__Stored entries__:
══════════════════════════════
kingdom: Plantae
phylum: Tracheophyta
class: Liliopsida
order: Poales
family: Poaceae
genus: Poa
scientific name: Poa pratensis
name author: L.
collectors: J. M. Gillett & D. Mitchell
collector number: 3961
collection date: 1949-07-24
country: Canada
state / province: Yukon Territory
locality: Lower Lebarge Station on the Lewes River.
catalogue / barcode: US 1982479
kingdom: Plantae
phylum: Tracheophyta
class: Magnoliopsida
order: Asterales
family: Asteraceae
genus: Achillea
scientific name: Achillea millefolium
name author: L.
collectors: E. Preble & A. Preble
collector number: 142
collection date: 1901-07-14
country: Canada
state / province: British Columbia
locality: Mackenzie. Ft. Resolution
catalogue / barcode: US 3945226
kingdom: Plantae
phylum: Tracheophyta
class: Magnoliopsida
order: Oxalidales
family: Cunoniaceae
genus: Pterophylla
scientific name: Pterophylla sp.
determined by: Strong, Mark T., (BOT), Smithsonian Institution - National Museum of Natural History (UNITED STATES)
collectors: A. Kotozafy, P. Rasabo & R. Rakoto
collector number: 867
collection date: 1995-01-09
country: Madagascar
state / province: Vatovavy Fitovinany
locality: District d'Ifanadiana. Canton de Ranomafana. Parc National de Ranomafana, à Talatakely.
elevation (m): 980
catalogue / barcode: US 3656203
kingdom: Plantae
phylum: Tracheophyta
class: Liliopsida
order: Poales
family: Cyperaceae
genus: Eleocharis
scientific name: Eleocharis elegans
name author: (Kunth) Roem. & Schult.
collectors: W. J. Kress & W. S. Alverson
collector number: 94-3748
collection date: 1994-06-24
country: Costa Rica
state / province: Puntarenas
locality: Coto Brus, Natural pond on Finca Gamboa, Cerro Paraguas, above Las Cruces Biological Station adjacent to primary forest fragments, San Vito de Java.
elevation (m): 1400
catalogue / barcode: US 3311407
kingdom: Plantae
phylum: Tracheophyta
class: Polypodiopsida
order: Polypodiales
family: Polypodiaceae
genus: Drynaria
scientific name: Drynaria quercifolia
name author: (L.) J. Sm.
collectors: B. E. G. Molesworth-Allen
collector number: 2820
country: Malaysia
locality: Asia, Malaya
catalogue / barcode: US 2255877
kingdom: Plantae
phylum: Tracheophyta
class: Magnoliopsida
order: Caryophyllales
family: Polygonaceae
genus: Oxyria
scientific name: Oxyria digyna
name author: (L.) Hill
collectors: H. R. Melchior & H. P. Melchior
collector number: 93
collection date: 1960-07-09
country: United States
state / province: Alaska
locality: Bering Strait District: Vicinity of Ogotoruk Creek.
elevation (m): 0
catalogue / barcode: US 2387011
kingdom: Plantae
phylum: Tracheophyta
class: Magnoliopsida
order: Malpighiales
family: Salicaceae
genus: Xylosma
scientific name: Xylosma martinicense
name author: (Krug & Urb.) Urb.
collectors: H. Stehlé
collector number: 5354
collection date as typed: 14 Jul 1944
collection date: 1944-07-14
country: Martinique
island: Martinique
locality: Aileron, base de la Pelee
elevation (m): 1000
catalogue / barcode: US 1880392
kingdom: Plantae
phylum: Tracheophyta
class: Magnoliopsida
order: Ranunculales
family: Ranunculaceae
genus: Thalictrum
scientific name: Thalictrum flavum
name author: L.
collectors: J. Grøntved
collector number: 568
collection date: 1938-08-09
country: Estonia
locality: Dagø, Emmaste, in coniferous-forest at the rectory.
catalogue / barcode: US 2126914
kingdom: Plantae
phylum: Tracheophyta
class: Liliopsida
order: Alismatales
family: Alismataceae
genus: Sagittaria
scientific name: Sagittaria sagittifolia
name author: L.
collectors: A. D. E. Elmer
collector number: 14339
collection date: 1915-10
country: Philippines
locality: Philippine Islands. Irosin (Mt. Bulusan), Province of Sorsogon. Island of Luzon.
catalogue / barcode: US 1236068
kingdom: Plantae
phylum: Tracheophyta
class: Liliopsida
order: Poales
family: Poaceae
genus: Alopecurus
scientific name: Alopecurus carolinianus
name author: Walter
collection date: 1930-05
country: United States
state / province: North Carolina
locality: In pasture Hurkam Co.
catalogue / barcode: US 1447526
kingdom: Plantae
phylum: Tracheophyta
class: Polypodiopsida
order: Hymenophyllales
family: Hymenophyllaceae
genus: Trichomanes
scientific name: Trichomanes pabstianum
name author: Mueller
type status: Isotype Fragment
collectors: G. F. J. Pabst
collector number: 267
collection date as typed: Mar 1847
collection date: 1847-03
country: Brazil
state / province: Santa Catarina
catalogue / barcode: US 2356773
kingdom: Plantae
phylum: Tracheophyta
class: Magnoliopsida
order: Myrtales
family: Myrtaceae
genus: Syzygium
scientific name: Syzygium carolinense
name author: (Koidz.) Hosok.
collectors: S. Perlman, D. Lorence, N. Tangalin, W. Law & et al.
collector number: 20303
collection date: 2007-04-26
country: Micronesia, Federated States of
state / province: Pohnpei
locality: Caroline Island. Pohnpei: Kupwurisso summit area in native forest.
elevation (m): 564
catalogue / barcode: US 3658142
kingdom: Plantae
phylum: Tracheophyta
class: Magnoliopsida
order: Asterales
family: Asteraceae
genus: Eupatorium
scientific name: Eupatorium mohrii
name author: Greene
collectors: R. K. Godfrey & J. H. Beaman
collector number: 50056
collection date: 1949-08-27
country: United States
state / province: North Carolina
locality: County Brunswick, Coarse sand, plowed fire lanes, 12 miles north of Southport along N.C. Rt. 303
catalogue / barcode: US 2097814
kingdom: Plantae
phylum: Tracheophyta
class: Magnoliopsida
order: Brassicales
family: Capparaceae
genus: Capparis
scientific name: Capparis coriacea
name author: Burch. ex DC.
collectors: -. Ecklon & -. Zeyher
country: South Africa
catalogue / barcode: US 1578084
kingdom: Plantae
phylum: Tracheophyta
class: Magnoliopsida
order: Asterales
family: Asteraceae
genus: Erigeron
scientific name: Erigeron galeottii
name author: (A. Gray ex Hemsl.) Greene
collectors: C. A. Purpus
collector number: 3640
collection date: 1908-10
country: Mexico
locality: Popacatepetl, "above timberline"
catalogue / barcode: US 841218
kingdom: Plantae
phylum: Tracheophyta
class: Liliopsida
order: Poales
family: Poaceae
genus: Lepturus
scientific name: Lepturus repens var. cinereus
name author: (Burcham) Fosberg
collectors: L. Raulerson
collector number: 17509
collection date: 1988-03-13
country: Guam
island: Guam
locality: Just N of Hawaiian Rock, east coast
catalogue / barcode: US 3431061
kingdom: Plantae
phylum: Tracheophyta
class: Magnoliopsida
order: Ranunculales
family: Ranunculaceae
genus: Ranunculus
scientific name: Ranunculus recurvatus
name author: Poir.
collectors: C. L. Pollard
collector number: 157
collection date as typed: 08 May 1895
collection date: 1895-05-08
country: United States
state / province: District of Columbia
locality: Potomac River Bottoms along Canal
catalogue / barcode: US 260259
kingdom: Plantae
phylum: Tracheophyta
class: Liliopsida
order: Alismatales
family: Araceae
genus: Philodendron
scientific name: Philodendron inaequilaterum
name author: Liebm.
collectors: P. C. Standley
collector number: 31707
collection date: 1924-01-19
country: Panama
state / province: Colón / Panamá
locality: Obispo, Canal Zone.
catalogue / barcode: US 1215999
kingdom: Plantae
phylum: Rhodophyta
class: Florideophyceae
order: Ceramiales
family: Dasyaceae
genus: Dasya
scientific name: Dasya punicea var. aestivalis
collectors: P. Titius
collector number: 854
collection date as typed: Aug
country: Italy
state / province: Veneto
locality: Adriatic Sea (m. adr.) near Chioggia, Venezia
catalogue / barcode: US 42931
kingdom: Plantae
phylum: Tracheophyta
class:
══════════════════════════════
__WORK REQUIRED__:
Copy the listing above line for line, keeping every word and character unchanged.

__PROBLEM SOLUTION__:
kingdom: Plantae
phylum: Tracheophyta
class: Liliopsida
order: Poales
family: Poaceae
genus: Poa
scientific name: Poa pratensis
name author: L.
collectors: J. M. Gillett & D. Mitchell
collector number: 3961
collection date: 1949-07-24
country: Canada
state / province: Yukon Territory
locality: Lower Lebarge Station on the Lewes River.
catalogue / barcode: US 1982479
kingdom: Plantae
phylum: Tracheophyta
class: Magnoliopsida
order: Asterales
family: Asteraceae
genus: Achillea
scientific name: Achillea millefolium
name author: L.
collectors: E. Preble & A. Preble
collector number: 142
collection date: 1901-07-14
country: Canada
state / province: British Columbia
locality: Mackenzie. Ft. Resolution
catalogue / barcode: US 3945226
kingdom: Plantae
phylum: Tracheophyta
class: Magnoliopsida
order: Oxalidales
family: Cunoniaceae
genus: Pterophylla
scientific name: Pterophylla sp.
determined by: Strong, Mark T., (BOT), Smithsonian Institution - National Museum of Natural History (UNITED STATES)
collectors: A. Kotozafy, P. Rasabo & R. Rakoto
collector number: 867
collection date: 1995-01-09
country: Madagascar
state / province: Vatovavy Fitovinany
locality: District d'Ifanadiana. Canton de Ranomafana. Parc National de Ranomafana, à Talatakely.
elevation (m): 980
catalogue / barcode: US 3656203
kingdom: Plantae
phylum: Tracheophyta
class: Liliopsida
order: Poales
family: Cyperaceae
genus: Eleocharis
scientific name: Eleocharis elegans
name author: (Kunth) Roem. & Schult.
collectors: W. J. Kress & W. S. Alverson
collector number: 94-3748
collection date: 1994-06-24
country: Costa Rica
state / province: Puntarenas
locality: Coto Brus, Natural pond on Finca Gamboa, Cerro Paraguas, above Las Cruces Biological Station adjacent to primary forest fragments, San Vito de Java.
elevation (m): 1400
catalogue / barcode: US 3311407
kingdom: Plantae
phylum: Tracheophyta
class: Polypodiopsida
order: Polypodiales
family: Polypodiaceae
genus: Drynaria
scientific name: Drynaria quercifolia
name author: (L.) J. Sm.
collectors: B. E. G. Molesworth-Allen
collector number: 2820
country: Malaysia
locality: Asia, Malaya
catalogue / barcode: US 2255877
kingdom: Plantae
phylum: Tracheophyta
class: Magnoliopsida
order: Caryophyllales
family: Polygonaceae
genus: Oxyria
scientific name: Oxyria digyna
name author: (L.) Hill
collectors: H. R. Melchior & H. P. Melchior
collector number: 93
collection date: 1960-07-09
country: United States
state / province: Alaska
locality: Bering Strait District: Vicinity of Ogotoruk Creek.
elevation (m): 0
catalogue / barcode: US 2387011
kingdom: Plantae
phylum: Tracheophyta
class: Magnoliopsida
order: Malpighiales
family: Salicaceae
genus: Xylosma
scientific name: Xylosma martinicense
name author: (Krug & Urb.) Urb.
collectors: H. Stehlé
collector number: 5354
collection date as typed: 14 Jul 1944
collection date: 1944-07-14
country: Martinique
island: Martinique
locality: Aileron, base de la Pelee
elevation (m): 1000
catalogue / barcode: US 1880392
kingdom: Plantae
phylum: Tracheophyta
class: Magnoliopsida
order: Ranunculales
family: Ranunculaceae
genus: Thalictrum
scientific name: Thalictrum flavum
name author: L.
collectors: J. Grøntved
collector number: 568
collection date: 1938-08-09
country: Estonia
locality: Dagø, Emmaste, in coniferous-forest at the rectory.
catalogue / barcode: US 2126914
kingdom: Plantae
phylum: Tracheophyta
class: Liliopsida
order: Alismatales
family: Alismataceae
genus: Sagittaria
scientific name: Sagittaria sagittifolia
name author: L.
collectors: A. D. E. Elmer
collector number: 14339
collection date: 1915-10
country: Philippines
locality: Philippine Islands. Irosin (Mt. Bulusan), Province of Sorsogon. Island of Luzon.
catalogue / barcode: US 1236068
kingdom: Plantae
phylum: Tracheophyta
class: Liliopsida
order: Poales
family: Poaceae
genus: Alopecurus
scientific name: Alopecurus carolinianus
name author: Walter
collection date: 1930-05
country: United States
state / province: North Carolina
locality: In pasture Hurkam Co.
catalogue / barcode: US 1447526
kingdom: Plantae
phylum: Tracheophyta
class: Polypodiopsida
order: Hymenophyllales
family: Hymenophyllaceae
genus: Trichomanes
scientific name: Trichomanes pabstianum
name author: Mueller
type status: Isotype Fragment
collectors: G. F. J. Pabst
collector number: 267
collection date as typed: Mar 1847
collection date: 1847-03
country: Brazil
state / province: Santa Catarina
catalogue / barcode: US 2356773
kingdom: Plantae
phylum: Tracheophyta
class: Magnoliopsida
order: Myrtales
family: Myrtaceae
genus: Syzygium
scientific name: Syzygium carolinense
name author: (Koidz.) Hosok.
collectors: S. Perlman, D. Lorence, N. Tangalin, W. Law & et al.
collector number: 20303
collection date: 2007-04-26
country: Micronesia, Federated States of
state / province: Pohnpei
locality: Caroline Island. Pohnpei: Kupwurisso summit area in native forest.
elevation (m): 564
catalogue / barcode: US 3658142
kingdom: Plantae
phylum: Tracheophyta
class: Magnoliopsida
order: Asterales
family: Asteraceae
genus: Eupatorium
scientific name: Eupatorium mohrii
name author: Greene
collectors: R. K. Godfrey & J. H. Beaman
collector number: 50056
collection date: 1949-08-27
country: United States
state / province: North Carolina
locality: County Brunswick, Coarse sand, plowed fire lanes, 12 miles north of Southport along N.C. Rt. 303
catalogue / barcode: US 2097814
kingdom: Plantae
phylum: Tracheophyta
class: Magnoliopsida
order: Brassicales
family: Capparaceae
genus: Capparis
scientific name: Capparis coriacea
name author: Burch. ex DC.
collectors: -. Ecklon & -. Zeyher
country: South Africa
catalogue / barcode: US 1578084
kingdom: Plantae
phylum: Tracheophyta
class: Magnoliopsida
order: Asterales
family: Asteraceae
genus: Erigeron
scientific name: Erigeron galeottii
name author: (A. Gray ex Hemsl.) Greene
collectors: C. A. Purpus
collector number: 3640
collection date: 1908-10
country: Mexico
locality: Popacatepetl, "above timberline"
catalogue / barcode: US 841218
kingdom: Plantae
phylum: Tracheophyta
class: Liliopsida
order: Poales
family: Poaceae
genus: Lepturus
scientific name: Lepturus repens var. cinereus
name author: (Burcham) Fosberg
collectors: L. Raulerson
collector number: 17509
collection date: 1988-03-13
country: Guam
island: Guam
locality: Just N of Hawaiian Rock, east coast
catalogue / barcode: US 3431061
kingdom: Plantae
phylum: Tracheophyta
class: Magnoliopsida
order: Ranunculales
family: Ranunculaceae
genus: Ranunculus
scientific name: Ranunculus recurvatus
name author: Poir.
collectors: C. L. Pollard
collector number: 157
collection date as typed: 08 May 1895
collection date: 1895-05-08
country: United States
state / province: District of Columbia
locality: Potomac River Bottoms along Canal
catalogue / barcode: US 260259
kingdom: Plantae
phylum: Tracheophyta
class: Liliopsida
order: Alismatales
family: Araceae
genus: Philodendron
scientific name: Philodendron inaequilaterum
name author: Liebm.
collectors: P. C. Standley
collector number: 31707
collection date: 1924-01-19
country: Panama
state / province: Colón / Panamá
locality: Obispo, Canal Zone.
catalogue / barcode: US 1215999
kingdom: Plantae
phylum: Rhodophyta
class: Florideophyceae
order: Ceramiales
family: Dasyaceae
genus: Dasya
scientific name: Dasya punicea var. aestivalis
collectors: P. Titius
collector number: 854
collection date as typed: Aug
country: Italy
state / province: Veneto
locality: Adriatic Sea (m. adr.) near Chioggia, Venezia
catalogue / barcode: US 42931
kingdom: Plantae
phylum: Tracheophyta
class:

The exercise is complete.